*** Dataset records ***

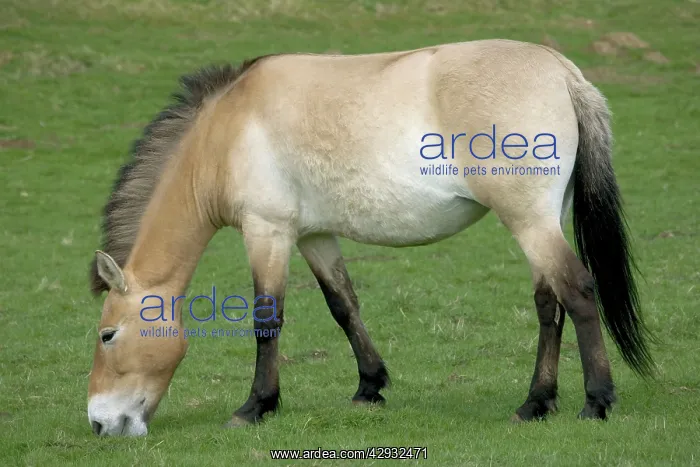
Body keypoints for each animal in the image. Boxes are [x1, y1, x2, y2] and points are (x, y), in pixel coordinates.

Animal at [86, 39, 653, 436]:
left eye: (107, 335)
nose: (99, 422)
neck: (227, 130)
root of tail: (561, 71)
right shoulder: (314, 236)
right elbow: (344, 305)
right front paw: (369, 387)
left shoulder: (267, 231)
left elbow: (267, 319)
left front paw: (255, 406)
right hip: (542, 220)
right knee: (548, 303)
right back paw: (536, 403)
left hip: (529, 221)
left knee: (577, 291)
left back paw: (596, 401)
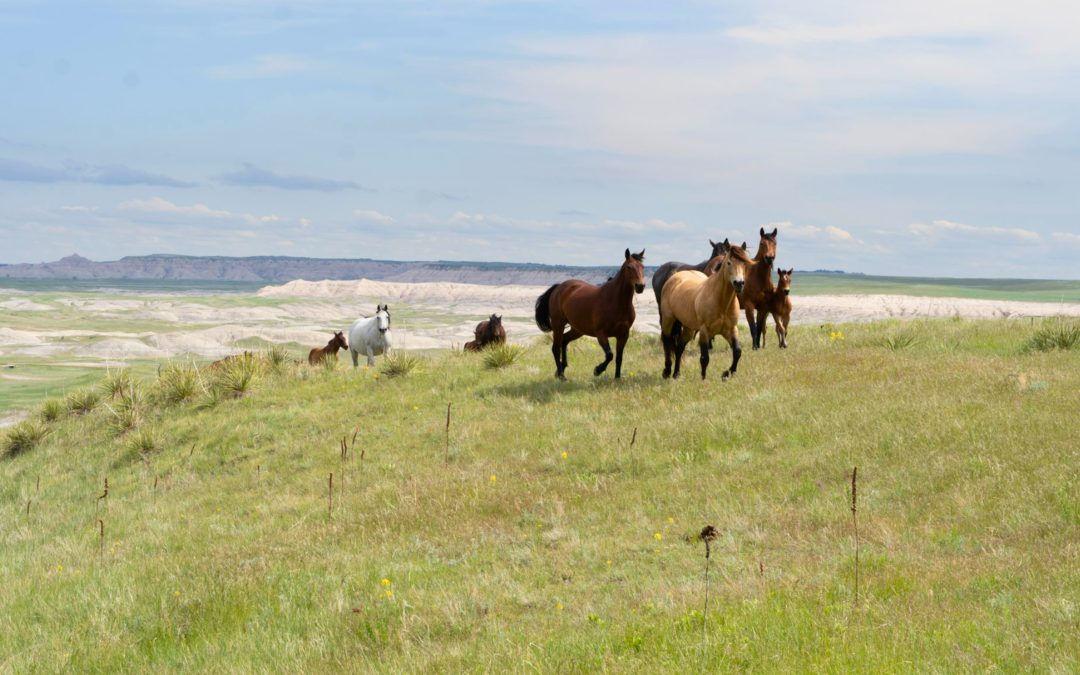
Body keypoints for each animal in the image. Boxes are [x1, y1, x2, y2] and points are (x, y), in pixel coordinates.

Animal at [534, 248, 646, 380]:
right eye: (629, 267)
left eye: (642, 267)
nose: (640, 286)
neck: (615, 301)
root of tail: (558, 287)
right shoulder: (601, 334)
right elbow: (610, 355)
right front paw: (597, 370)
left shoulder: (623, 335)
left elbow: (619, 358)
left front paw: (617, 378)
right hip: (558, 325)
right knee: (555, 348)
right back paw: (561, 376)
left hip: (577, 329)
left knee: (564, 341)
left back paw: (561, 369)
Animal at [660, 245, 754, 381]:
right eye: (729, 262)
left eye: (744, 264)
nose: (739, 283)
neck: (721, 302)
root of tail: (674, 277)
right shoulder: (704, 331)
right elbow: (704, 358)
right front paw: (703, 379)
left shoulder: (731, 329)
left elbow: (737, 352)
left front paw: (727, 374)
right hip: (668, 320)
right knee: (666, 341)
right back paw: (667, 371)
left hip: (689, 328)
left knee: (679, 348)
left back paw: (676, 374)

***
*** Dataset records ***

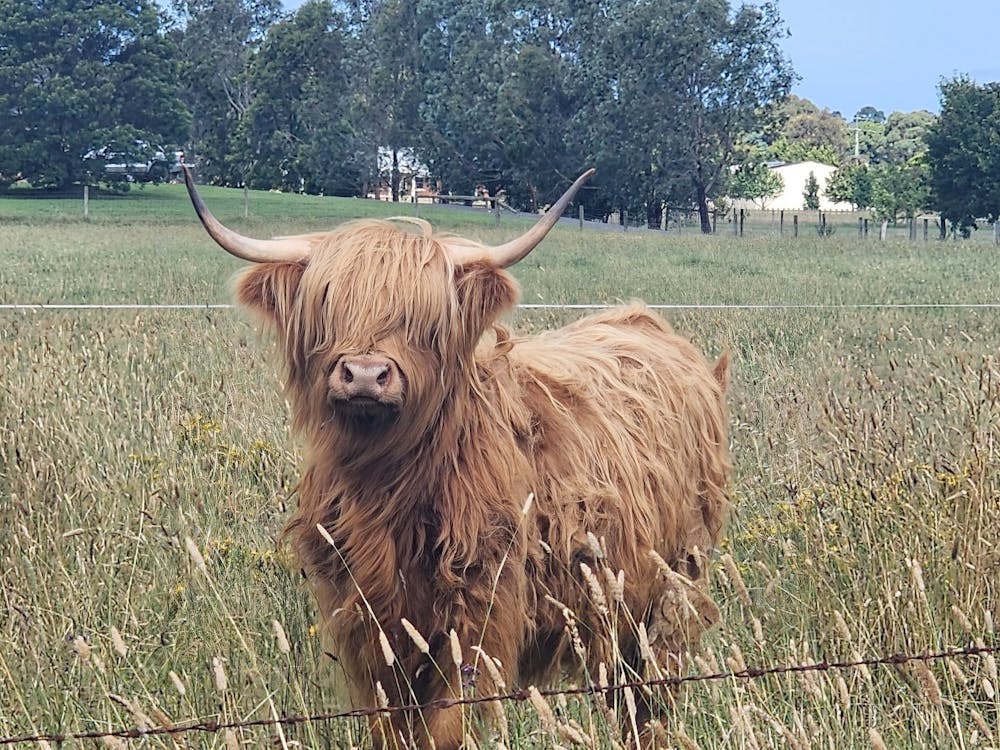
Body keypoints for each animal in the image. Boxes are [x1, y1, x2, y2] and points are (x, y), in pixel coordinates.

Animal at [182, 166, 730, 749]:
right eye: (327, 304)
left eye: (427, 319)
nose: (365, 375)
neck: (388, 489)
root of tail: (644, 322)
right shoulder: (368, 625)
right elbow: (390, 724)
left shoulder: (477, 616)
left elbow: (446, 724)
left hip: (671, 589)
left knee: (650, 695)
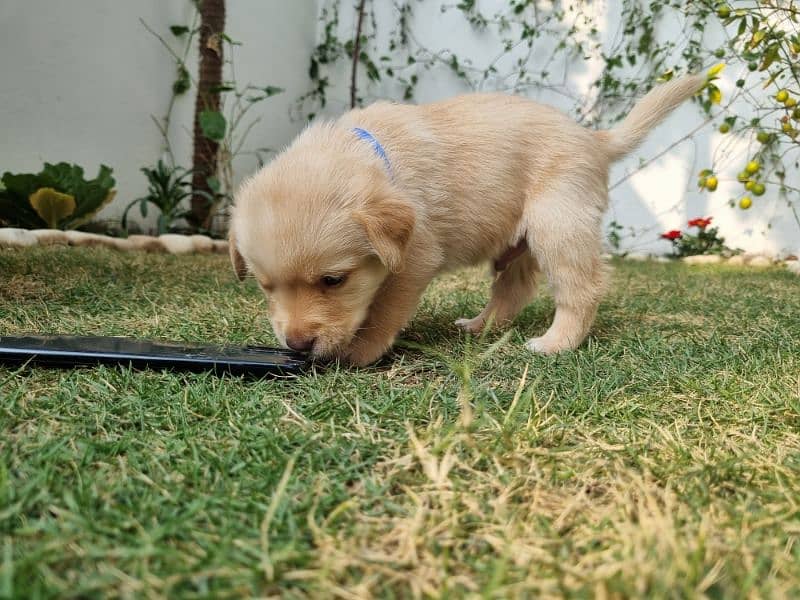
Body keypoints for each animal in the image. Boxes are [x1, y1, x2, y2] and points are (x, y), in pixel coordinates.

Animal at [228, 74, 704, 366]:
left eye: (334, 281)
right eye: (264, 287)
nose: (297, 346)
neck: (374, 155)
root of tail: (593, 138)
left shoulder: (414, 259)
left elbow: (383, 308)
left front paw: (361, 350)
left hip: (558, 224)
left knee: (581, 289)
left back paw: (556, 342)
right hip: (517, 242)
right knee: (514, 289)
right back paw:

***
*** Dataset records ***

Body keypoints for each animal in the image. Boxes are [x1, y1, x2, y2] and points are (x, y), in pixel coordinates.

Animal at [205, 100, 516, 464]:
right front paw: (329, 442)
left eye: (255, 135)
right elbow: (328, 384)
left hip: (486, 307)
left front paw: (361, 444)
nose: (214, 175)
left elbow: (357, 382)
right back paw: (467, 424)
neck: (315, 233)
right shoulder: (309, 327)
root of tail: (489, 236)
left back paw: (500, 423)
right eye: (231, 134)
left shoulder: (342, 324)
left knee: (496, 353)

***

Taking the lines above, repeat exactly those from the line that contains "right knee: (666, 341)" through the line that contains "left back paw: (676, 374)", and both of those lines as well. Include nothing else.

right knee: (666, 341)
right back paw: (667, 371)
left hip: (689, 328)
left knee: (679, 348)
left back paw: (676, 374)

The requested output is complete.